Bondholder files class action suit against New Jersey Turnpike Authority.

A bondholder on Tuesday filed a class action lawsuit charging the New Jersey Turnpike Authority with securities fraud and negligent misrepresentation for calling $416 million of 7.20% bonds due in 2018.

The lawsuit, which seeks compensatory damages of about $17 million, was filed in the U.S. District Court in Newark by Herbert Geist, a turnpike authority bondholder who claims the authority should have paid him a 3% premium when it called $25,000 of his bonds on Dec. 6 last year.

Mr. Geist, reached yesterday at his home in West New York, N.J., confirmed he was involved in the lawsuit. He declined to answer further questions, referring them to his counsel, the Tucson, Artz., firm of Zlotnick & Thomas.

The turnpike bonds in question were issued in 1985 as part of the authority's record-breaking $2 billion plan to widen 40 miles of the New Jersey Turnpike. The 7.20s, actively traded dollar bonds, were known as bellwethers of the municipal market.

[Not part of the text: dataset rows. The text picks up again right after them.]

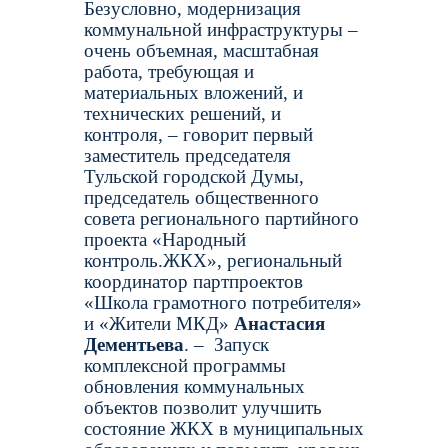
Безусловно, модернизация
коммунальной инфраструктуры –
очень объемная, масштабная
работа, требующая и
материальных вложений, и
технических решений, и
контроля, – говорит первый
заместитель председателя
Тульской городской Думы,
председатель общественного
совета регионального партийного
проекта «Народный
контроль.ЖКХ», региональный
координатор партпроектов
«Школа грамотного потребителя»
и «Жители МКД»
Анастасия
Дементьева
. –
Запуск
комплексной программы
обновления коммунальных
объектов позволит улучшить
состояние ЖКХ в муниципальных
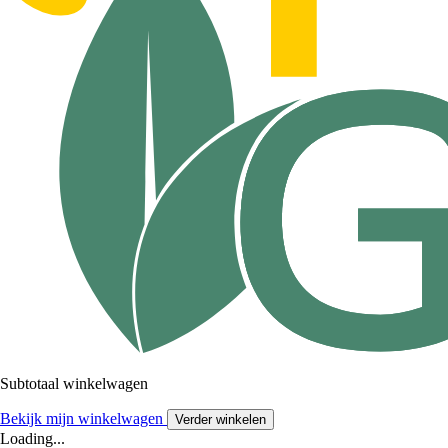
Subtotaal winkelwagen
Bekijk mijn winkelwagen
Verder winkelen
Loading...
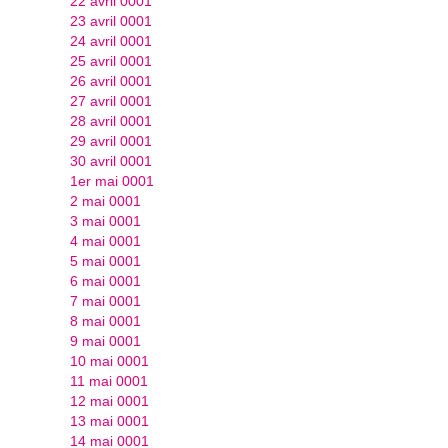
22 avril 0001
23 avril 0001
24 avril 0001
25 avril 0001
26 avril 0001
27 avril 0001
28 avril 0001
29 avril 0001
30 avril 0001
1er mai 0001
2 mai 0001
3 mai 0001
4 mai 0001
5 mai 0001
6 mai 0001
7 mai 0001
8 mai 0001
9 mai 0001
10 mai 0001
11 mai 0001
12 mai 0001
13 mai 0001
14 mai 0001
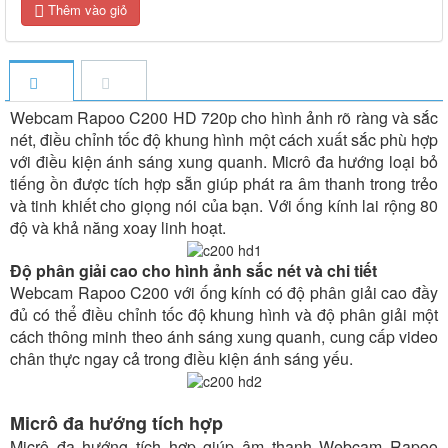
Thêm vào giỏ
Webcam Rapoo C200 HD 720p cho hình ảnh rõ ràng và sắc
nét, điều chỉnh tốc độ khung hình một cách xuất sắc phù hợp
với điều kiện ánh sáng xung quanh. Micrô đa hướng loại bỏ
tiếng ồn được tích hợp sẵn giúp phát ra âm thanh trong trẻo
và tinh khiết cho giọng nói của bạn. Với ống kính lai rộng 80
độ và khả năng xoay linh hoạt.
Độ phân giải cao cho hình ảnh sắc nét và chi tiết
Webcam Rapoo C200 với ống kính có độ phân giải cao đầy
đủ có thể điều chỉnh tốc độ khung hình và độ phân giải một
cách thông minh theo ánh sáng xung quanh, cung cấp video
chân thực ngay cả trong điều kiện ánh sáng yếu.
Micrô đa hướng tích hợp
Micrô đa hướng tích hợp giúp âm thanh Webcam Rapoo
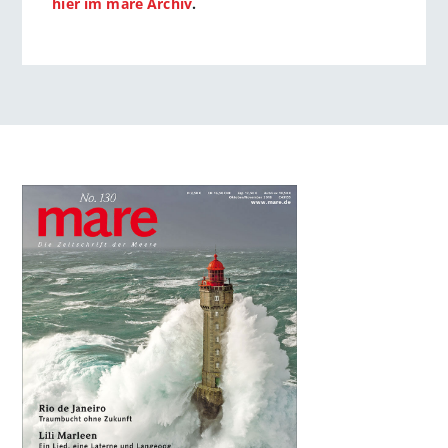
hier im mare Archiv
.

Some of the widening projects became mired in environmental concerns, and the authority has abandoned plans for roughly 30% of them, according to Gordon Hector, a spokesman for the authority.

That, according to David B. Zlotnick, a partner in the law firm bearing his name, is how the authority justified redeeming the $416 million of 7.20% bonds early.

"There were some environmental concerns that derailed one aspect of the program, and that's the basis on which the authority is justifying the call of the bonds," Mr. Zlotnick said. He added that the authority "wrongfully" called the bonds "in order to save some money in interest."

Under the terms of a 1984 indenture, the turnpike authority could have called the 7.20s at 103 cents on the dollar Jan. 1, 1993.

"We think that that's what [the authority] should have done," Mr. Zlotnick said. "That was their right. That was the bargain that the investors made."

The bonds, however, were called at par plus accrued interest in December 1991, with the authority citing an indenture provision allowing an extraordinary call in the event that work on the widening had stopped.

But according to Mr. Geist and his lawyers, just because some of the widening plans were derailed the authority does not have license to exercise the extraordinary call provision. The lawsuit charges that the authority is proceeding with a "modified" widening program that will ultimately cost more than $416 million, and that it "nonetheless" redeemed the bonds "based on the artifice and ruse that those funds would not be needed."

By refinancing its debt to take advantage of falling interest rates, the authority robbed Mr. Geist and other bondholders of "the benefit of their bargain and engaged in a scheme and artifice to defraud," the suit alleges.

an authority legal official, in turn, charged that the lawsuit had already run afoul of state regulations governing litigation against public bodies.

Mr. Zlotnick said he was not worried about the alleged violation of state requirements, which he said came under a state tort claims act and a contractual liability act.

"We don't believe that that's applicable here," said Mr. Zlotnick. "There were particular provisions in the turnpike authority act and in the turnpike authority resolutions that protect the bondholders rights to pursue legal redress without going through the requirements."

Herbert Olarsh, secretary and director of law at the turnpike authority, said, "We have not seen the lawsuit, we have had no notice of any lawsuit, as is required by the laws of the state of New Jersey." State statute, he said, requires the serving of "notice of intention to sue."

Mr. Zlotnick said his firm had successfully litigated in two similar cases involving corporate bonds, including a 1989 case involving Mr. Geist and the debt of the Arizona Public Service Co. in which bondholders received compensatory damages of $7 million.

In the other lawsuit, the U.S. District Court in Jackson, Miss., ruled in 1991 that bonds issued by Middle South Energy had been wrongfully called, Mr. Zlotnick said.

Mr. Zlotnick said that in his first foray into the municipal securities arena, he also expects success.

"We looked at the business plan that the authority has adopted," he said, "as well as certain minutes of the authority and other records that were available. We came to a judgment that there was a valid claim that th bonds were wrongfully redeemed."

John L. Kraft, an attorney with the Newark law firm of Kraft & McManimon who served as bond counsel on the 1985 issue, said that "the extraordinary mandatory call applies when you can't or don't use the bond proceeds for intended purposes. Since you can't utilize the money for construction purposes, you have to use the money to call bonds, otherwise you run afoul of arbitrage concerns." He cautioned that he had not read the lawsuit and had not considered the turnpike authority's indentures since the mid-1980s.

He added that part of the authority's motivation might have been "negative arbitrage," which occurs when invested proceeds earn less than interest costs of the borrowed capital, could have also been part of the motivation for the mandatory call.

Attorneys at the authority's current bond counsel, the Philadelphia-based Morgan, Lewis & Blocklus, declined to comment, a spokeswoman for the law firm said.